How much does the affluent Jewish lobby affect American policies?
Without over-simplifying things, Europe did not pay for the Holocaust. If I were Jewish, I would be tempted to think that the world was content for the Germans to do its dirty work. There were many stories that some good German officers asked the British and Americans to drop leaflets in Germany telling the German populace that Jews were being massacred. But it never happened. And the train track to Auschwitz was never bombed to prevent the transportation of Jews to the gas chambers. One has to ask why it never happened. Personally, I feel that the American and British governments did not do more due to a mixture of anti-Semitism and were unable to grasp the enormity of the massacres by the Nazis. So, many Americans feel guilty about their actions. Also, probably subconsciously they reduce their guilt by letting the Jews get their own country and make it a client state and license it to take Palestinian land. Islam is seen as an outsider in all this and the Palestinians weigh against them. Even though many of them are Christians, the Israelis have suffered immensely in the past. Also, these bombings unhinge society. I wrote a book about how Jews were prosecuted, and many of my critics accused me of being anti-Palestinian which is not true at all. As a writer, I just want to present facts from both the sides.

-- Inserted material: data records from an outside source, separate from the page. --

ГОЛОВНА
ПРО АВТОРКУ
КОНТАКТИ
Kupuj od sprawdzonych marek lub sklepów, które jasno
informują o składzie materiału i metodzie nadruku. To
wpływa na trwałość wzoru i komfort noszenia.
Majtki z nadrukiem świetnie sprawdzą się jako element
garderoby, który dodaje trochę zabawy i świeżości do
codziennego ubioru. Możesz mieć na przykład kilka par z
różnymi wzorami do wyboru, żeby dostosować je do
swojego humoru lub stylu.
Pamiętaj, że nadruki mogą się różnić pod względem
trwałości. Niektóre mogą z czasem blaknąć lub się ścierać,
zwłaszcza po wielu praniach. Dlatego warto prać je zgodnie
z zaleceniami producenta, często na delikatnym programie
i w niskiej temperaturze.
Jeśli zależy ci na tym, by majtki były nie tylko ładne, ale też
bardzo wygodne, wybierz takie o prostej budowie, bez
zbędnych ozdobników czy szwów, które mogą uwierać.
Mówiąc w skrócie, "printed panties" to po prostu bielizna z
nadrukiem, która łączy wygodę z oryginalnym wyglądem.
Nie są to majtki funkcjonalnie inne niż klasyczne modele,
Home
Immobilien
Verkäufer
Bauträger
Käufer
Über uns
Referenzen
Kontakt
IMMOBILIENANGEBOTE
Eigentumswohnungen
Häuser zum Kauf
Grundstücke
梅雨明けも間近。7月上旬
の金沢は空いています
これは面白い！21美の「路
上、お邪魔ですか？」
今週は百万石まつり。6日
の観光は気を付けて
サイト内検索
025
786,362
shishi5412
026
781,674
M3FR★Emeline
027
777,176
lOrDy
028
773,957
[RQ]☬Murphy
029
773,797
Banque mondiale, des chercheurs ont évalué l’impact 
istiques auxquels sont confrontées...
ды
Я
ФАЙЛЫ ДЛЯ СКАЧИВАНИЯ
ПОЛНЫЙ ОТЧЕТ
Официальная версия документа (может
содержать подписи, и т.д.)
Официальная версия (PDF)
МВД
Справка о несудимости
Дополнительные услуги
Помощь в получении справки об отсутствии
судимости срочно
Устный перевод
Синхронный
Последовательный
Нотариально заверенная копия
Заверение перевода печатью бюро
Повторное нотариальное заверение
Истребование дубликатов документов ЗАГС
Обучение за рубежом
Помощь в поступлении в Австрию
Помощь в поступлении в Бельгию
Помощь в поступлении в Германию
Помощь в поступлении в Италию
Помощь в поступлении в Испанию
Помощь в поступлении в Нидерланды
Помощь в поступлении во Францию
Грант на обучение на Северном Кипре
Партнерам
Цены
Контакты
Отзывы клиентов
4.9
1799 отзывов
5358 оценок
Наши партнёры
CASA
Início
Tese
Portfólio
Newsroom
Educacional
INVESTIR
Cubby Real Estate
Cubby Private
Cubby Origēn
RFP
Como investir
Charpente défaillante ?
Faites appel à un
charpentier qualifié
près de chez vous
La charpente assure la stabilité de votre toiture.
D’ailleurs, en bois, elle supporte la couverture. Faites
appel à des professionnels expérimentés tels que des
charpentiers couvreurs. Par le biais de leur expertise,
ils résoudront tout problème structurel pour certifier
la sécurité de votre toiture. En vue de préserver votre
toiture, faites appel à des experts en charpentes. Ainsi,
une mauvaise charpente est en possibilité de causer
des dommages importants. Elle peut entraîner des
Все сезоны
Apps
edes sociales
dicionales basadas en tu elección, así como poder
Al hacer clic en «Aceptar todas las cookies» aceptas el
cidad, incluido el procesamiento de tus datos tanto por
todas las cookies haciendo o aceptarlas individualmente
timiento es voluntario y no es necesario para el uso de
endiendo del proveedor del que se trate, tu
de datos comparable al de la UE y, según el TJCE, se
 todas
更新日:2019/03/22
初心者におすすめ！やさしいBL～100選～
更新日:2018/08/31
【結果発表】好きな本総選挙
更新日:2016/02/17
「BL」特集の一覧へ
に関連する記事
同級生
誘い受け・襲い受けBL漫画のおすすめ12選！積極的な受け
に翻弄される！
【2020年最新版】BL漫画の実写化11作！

Which Indian authors have you read ?
I have read Vikram Seth and Salman Rushdie, both of whom I know personally. Rushdie stayed at my house. I have also read Mistry and Roy. I feel very jealous about Indian writers because of their cultural complexity. I have travelled briefly to India, but I do get up in the mornings and feel that we should see it much more.

What do you think of book-piracy?
I have to say that my sneaking regard is for the spread of literacy. I am honoured that my books are pirated. The ultimate solution is world prosperity.